2012年6月29日、経口糖尿病治療薬のテネリグリプチン臭化水素酸塩水和物(商品名テネリア錠20mg)が製造承認を取得した。適応は「2型糖尿病で、次のいずれかの治療で十分な効果が得られない場合に限る。(1)食事療法、運動療法のみ、(2)食事療法、運動療法に加えてスルホニルウレア系薬剤を使用、(3)食事療法、運動療法に加えてチアゾリジン系薬剤を使用」であり、用法・用量は「1日1回20mg経口投与、効果不十分な場合には経過を十分観察しながら1日1回40mgまで」となっている。
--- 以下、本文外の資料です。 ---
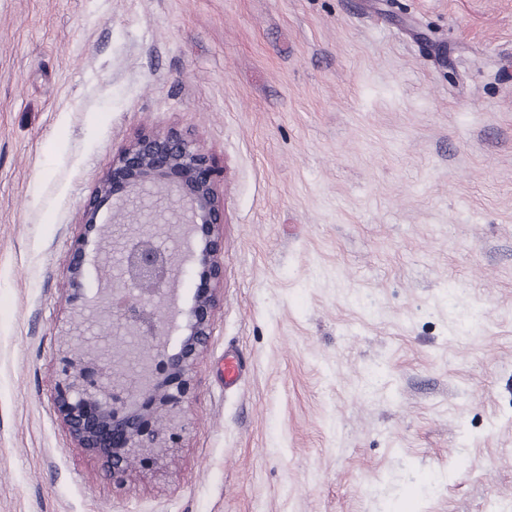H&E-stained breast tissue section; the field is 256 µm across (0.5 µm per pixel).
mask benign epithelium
Instances as JSON below:
<instances>
[{
  "label": "benign epithelium",
  "instance_id": "benign-epithelium-1",
  "mask_svg": "<svg viewBox=\"0 0 512 512\" xmlns=\"http://www.w3.org/2000/svg\"><path fill=\"white\" fill-rule=\"evenodd\" d=\"M224 172L208 155L176 130L143 133L113 157L84 210L85 234L70 263L69 298L77 310L71 335L87 323L99 324L101 310L112 312V333L122 337L112 358L134 363L136 381L113 363L75 351L58 358L54 395L56 411L75 444L99 457L118 480L128 465L149 460L175 442L177 418L191 390L190 373L211 336L217 289L224 278L221 261L224 201L217 185ZM111 204L113 221L137 217L132 236L113 249L112 300L103 304L85 288L87 266H98L86 252L88 233L97 228L103 205ZM178 240L174 252L166 240ZM191 262L200 284L185 313L184 337L177 350L143 347L162 335L169 309L168 287L177 267Z\"/></svg>",
  "mask_w": 512,
  "mask_h": 512
}]
</instances>
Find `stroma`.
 Segmentation results:
<instances>
[{"instance_id": "1", "label": "stroma", "mask_w": 512, "mask_h": 512, "mask_svg": "<svg viewBox=\"0 0 512 512\" xmlns=\"http://www.w3.org/2000/svg\"><path fill=\"white\" fill-rule=\"evenodd\" d=\"M171 128L224 171V279L176 442L116 484L54 409L65 284L113 156ZM493 506L512 0H0V512Z\"/></svg>"}]
</instances>
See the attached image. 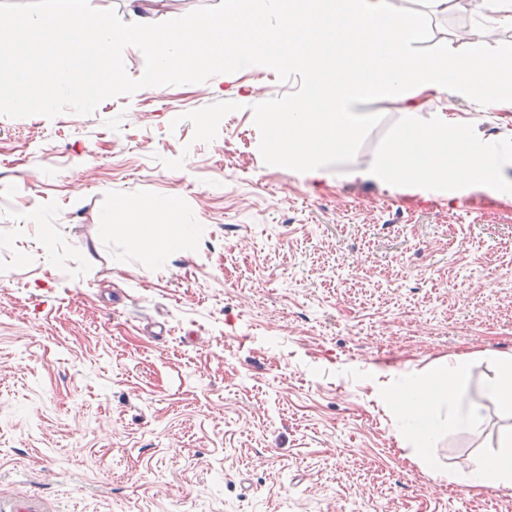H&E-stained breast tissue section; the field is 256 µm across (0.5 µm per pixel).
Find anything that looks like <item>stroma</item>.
<instances>
[{
  "label": "stroma",
  "mask_w": 512,
  "mask_h": 512,
  "mask_svg": "<svg viewBox=\"0 0 512 512\" xmlns=\"http://www.w3.org/2000/svg\"><path fill=\"white\" fill-rule=\"evenodd\" d=\"M220 0H90L126 23ZM457 0L430 45L512 42ZM145 87L89 115L0 116V498L47 512H512V492L439 480L398 435L390 393L459 357L479 429L446 428L438 468L494 456L512 424L485 391L512 359V202L446 200L264 163L255 99L299 79L240 70ZM422 112L485 133L512 104L452 93ZM353 160L400 118L394 101ZM165 196L194 234L162 265L104 222ZM54 230L58 261L41 247Z\"/></svg>",
  "instance_id": "obj_1"
}]
</instances>
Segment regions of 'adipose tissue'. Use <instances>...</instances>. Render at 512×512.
<instances>
[{
  "label": "adipose tissue",
  "instance_id": "1",
  "mask_svg": "<svg viewBox=\"0 0 512 512\" xmlns=\"http://www.w3.org/2000/svg\"><path fill=\"white\" fill-rule=\"evenodd\" d=\"M112 213L121 218L124 227L149 251L157 265L182 248L192 221L188 211H176L173 202L162 196L135 205L116 201ZM469 383V363L458 358L433 370L424 381L408 379L398 385L391 406L400 434L411 444L420 462H428V451L441 435L446 421L473 429L481 425L480 405L462 402ZM498 448L495 459L475 457L468 472L458 475V482L479 491H511V427L500 432Z\"/></svg>",
  "mask_w": 512,
  "mask_h": 512
}]
</instances>
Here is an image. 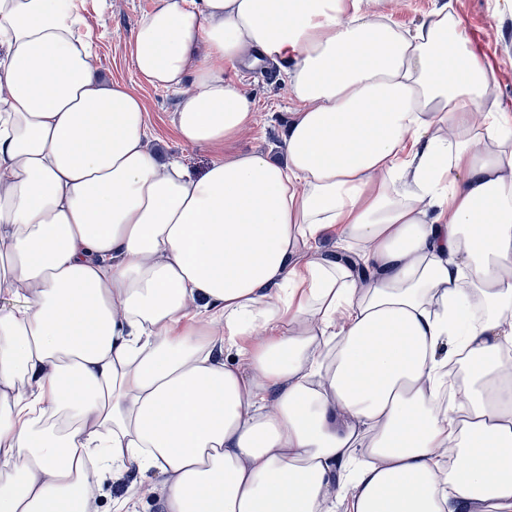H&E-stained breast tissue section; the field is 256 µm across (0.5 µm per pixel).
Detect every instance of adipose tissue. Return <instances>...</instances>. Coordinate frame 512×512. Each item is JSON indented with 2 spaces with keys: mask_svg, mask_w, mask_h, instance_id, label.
<instances>
[{
  "mask_svg": "<svg viewBox=\"0 0 512 512\" xmlns=\"http://www.w3.org/2000/svg\"><path fill=\"white\" fill-rule=\"evenodd\" d=\"M83 8L0 0V512H82L102 462L165 512H512V112L450 0H155L131 63L191 83L199 174ZM249 50L280 160L233 149ZM398 6L395 20L404 27H414L428 18L435 9L437 0H395ZM225 75L253 99L257 115L256 125L239 137L235 149L280 157L289 112L294 108L280 65L268 62L259 71L238 65L227 67Z\"/></svg>",
  "mask_w": 512,
  "mask_h": 512,
  "instance_id": "obj_1",
  "label": "adipose tissue"
}]
</instances>
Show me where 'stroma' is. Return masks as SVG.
Masks as SVG:
<instances>
[{
  "label": "stroma",
  "mask_w": 512,
  "mask_h": 512,
  "mask_svg": "<svg viewBox=\"0 0 512 512\" xmlns=\"http://www.w3.org/2000/svg\"><path fill=\"white\" fill-rule=\"evenodd\" d=\"M155 0H85V26L95 43L97 64L104 77L130 85L140 95L148 115V140L168 156L183 159L192 171L203 172L217 158L215 150L183 143L172 128L173 113L184 88L163 89L140 80L129 56V41L138 22L153 8ZM467 32L478 40L492 68L494 92L512 106V0H453ZM226 76L255 104V126L243 133L236 148L280 155L288 116L294 105L279 64L266 63L255 70L246 66L226 68ZM125 489H118L116 476L103 471L94 492L96 512H115V502H125V512H162L161 477L130 468Z\"/></svg>",
  "instance_id": "35a3bbf8"
}]
</instances>
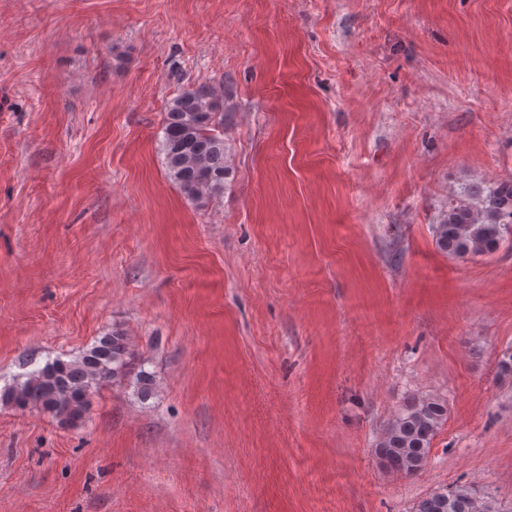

 テネリグリプチンは、インクレチン分解酵素であるジペプチジルペプチダーゼ-4DPP-4)の選択的阻害薬である。インスリン分泌を促す作用のあるインクレチンを活性化することで、血糖値をコントロールする。DPP-4阻害薬は、これまでにシタグリプチン(商品名ジャヌビア、グラクティブ)、ビルダグリプチン(商品名エクア)、アログリプチン(商品名ネシーナ)、リナグリプチン(商品名トラゼンタ)が発売されており、今回承認されたテネリグリプチンはわが国で5番目のDPP-4阻害薬となる。

 テネリグリプチンの主な特徴としては、(1)1日1回の経口投与で24時間持続した血糖コントロールが可能である、(2)腎排泄率が低く、腎機能が低下した患者にも使いやすい、(3)日本で開発され、日本人でのデータが豊富で、生産も日本で行う“純国産DPP-4阻害薬”である──などが挙げられる。

 なお、他の糖尿病薬と併用については、DPP-4阻害薬の各薬剤ごとに併用可能な薬剤が異なっており、しかもそれぞれが少しずつ適応拡大を続けている最中なので、その都度、添付文書等での確認が必要である。テネリグリプチンは、発売時点では、前述の通り、SU薬およびチアゾリジン系薬との併用が認められている。

 国内の臨床試験では、10.0%で副作用(臨床検査値異常を含む)が報告されている。主な副作用は、低血糖症(3.0%)、便秘(0.9%)等であり、重大な副作用は、腸閉塞や低血糖症状(他の糖尿病薬との併用時)が認められている。特に、他のDPP-4阻害薬ではSU薬との併用で重篤な低血糖症状があらわれ、意識消失を来す症例も報告されているので、十分に注意したい。